PROBLEM DESCRIPTION –
Restate the listing below word for word.
<<<<
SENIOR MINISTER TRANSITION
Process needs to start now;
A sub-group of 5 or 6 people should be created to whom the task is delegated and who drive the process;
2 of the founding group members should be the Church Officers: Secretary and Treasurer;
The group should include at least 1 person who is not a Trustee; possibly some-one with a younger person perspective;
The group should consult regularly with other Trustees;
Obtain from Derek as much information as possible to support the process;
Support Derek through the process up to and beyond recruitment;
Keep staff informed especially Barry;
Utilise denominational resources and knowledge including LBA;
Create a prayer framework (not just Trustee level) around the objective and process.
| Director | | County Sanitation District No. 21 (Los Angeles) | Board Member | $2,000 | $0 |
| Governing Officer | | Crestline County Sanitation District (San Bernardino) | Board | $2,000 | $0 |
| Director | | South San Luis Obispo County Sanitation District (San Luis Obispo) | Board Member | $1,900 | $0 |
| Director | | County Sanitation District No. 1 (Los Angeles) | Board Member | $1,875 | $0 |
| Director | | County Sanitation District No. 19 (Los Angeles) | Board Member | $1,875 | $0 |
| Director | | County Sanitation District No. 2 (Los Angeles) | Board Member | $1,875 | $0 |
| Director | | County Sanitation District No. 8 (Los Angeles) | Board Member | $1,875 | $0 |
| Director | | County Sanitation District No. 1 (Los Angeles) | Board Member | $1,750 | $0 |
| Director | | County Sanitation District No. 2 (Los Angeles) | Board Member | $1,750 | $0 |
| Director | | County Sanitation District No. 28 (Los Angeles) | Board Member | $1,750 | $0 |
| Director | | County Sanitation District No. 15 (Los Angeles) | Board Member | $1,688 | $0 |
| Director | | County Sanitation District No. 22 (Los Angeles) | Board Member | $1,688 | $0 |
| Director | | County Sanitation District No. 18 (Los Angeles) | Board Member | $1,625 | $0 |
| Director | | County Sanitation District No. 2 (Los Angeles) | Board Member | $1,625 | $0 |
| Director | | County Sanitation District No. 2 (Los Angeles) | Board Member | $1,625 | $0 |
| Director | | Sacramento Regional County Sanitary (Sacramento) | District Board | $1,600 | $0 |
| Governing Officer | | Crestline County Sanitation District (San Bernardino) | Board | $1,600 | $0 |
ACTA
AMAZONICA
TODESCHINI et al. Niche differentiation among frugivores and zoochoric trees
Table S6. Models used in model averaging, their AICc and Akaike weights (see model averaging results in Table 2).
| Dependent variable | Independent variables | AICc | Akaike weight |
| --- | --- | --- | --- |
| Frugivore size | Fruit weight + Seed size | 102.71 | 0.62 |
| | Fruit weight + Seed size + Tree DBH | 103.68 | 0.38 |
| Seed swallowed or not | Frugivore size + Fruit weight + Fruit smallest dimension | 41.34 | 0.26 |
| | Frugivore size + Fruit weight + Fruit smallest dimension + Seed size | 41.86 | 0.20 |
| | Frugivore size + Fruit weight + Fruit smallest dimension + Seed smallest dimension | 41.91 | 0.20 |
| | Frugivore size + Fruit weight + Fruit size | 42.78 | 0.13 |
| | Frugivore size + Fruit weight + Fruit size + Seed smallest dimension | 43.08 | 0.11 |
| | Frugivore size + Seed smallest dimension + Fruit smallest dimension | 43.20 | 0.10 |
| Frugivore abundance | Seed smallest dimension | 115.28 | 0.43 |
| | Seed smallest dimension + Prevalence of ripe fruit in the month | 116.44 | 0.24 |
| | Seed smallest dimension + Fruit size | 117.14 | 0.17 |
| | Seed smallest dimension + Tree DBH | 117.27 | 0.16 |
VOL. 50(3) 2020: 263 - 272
>>>>
RESPONSE TO THIS TASK –
SENIOR MINISTER TRANSITION
Process needs to start now;
A sub-group of 5 or 6 people should be created to whom the task is delegated and who drive the process;
2 of the founding group members should be the Church Officers: Secretary and Treasurer;
The group should include at least 1 person who is not a Trustee; possibly some-one with a younger person perspective;
The group should consult regularly with other Trustees;
Obtain from Derek as much information as possible to support the process;
Support Derek through the process up to and beyond recruitment;
Keep staff informed especially Barry;
Utilise denominational resources and knowledge including LBA;
Create a prayer framework (not just Trustee level) around the objective and process.
| Director | | County Sanitation District No. 21 (Los Angeles) | Board Member | $2,000 | $0 |
| Governing Officer | | Crestline County Sanitation District (San Bernardino) | Board | $2,000 | $0 |
| Director | | South San Luis Obispo County Sanitation District (San Luis Obispo) | Board Member | $1,900 | $0 |
| Director | | County Sanitation District No. 1 (Los Angeles) | Board Member | $1,875 | $0 |
| Director | | County Sanitation District No. 19 (Los Angeles) | Board Member | $1,875 | $0 |
| Director | | County Sanitation District No. 2 (Los Angeles) | Board Member | $1,875 | $0 |
| Director | | County Sanitation District No. 8 (Los Angeles) | Board Member | $1,875 | $0 |
| Director | | County Sanitation District No. 1 (Los Angeles) | Board Member | $1,750 | $0 |
| Director | | County Sanitation District No. 2 (Los Angeles) | Board Member | $1,750 | $0 |
| Director | | County Sanitation District No. 28 (Los Angeles) | Board Member | $1,750 | $0 |
| Director | | County Sanitation District No. 15 (Los Angeles) | Board Member | $1,688 | $0 |
| Director | | County Sanitation District No. 22 (Los Angeles) | Board Member | $1,688 | $0 |
| Director | | County Sanitation District No. 18 (Los Angeles) | Board Member | $1,625 | $0 |
| Director | | County Sanitation District No. 2 (Los Angeles) | Board Member | $1,625 | $0 |
| Director | | County Sanitation District No. 2 (Los Angeles) | Board Member | $1,625 | $0 |
| Director | | Sacramento Regional County Sanitary (Sacramento) | District Board | $1,600 | $0 |
| Governing Officer | | Crestline County Sanitation District (San Bernardino) | Board | $1,600 | $0 |
ACTA
AMAZONICA
TODESCHINI et al. Niche differentiation among frugivores and zoochoric trees
Table S6. Models used in model averaging, their AICc and Akaike weights (see model averaging results in Table 2).
| Dependent variable | Independent variables | AICc | Akaike weight |
| --- | --- | --- | --- |
| Frugivore size | Fruit weight + Seed size | 102.71 | 0.62 |
| | Fruit weight + Seed size + Tree DBH | 103.68 | 0.38 |
| Seed swallowed or not | Frugivore size + Fruit weight + Fruit smallest dimension | 41.34 | 0.26 |
| | Frugivore size + Fruit weight + Fruit smallest dimension + Seed size | 41.86 | 0.20 |
| | Frugivore size + Fruit weight + Fruit smallest dimension + Seed smallest dimension | 41.91 | 0.20 |
| | Frugivore size + Fruit weight + Fruit size | 42.78 | 0.13 |
| | Frugivore size + Fruit weight + Fruit size + Seed smallest dimension | 43.08 | 0.11 |
| | Frugivore size + Seed smallest dimension + Fruit smallest dimension | 43.20 | 0.10 |
| Frugivore abundance | Seed smallest dimension | 115.28 | 0.43 |
| | Seed smallest dimension + Prevalence of ripe fruit in the month | 116.44 | 0.24 |
| | Seed smallest dimension + Fruit size | 117.14 | 0.17 |
| | Seed smallest dimension + Tree DBH | 117.27 | 0.16 |
VOL. 50(3) 2020: 263 - 272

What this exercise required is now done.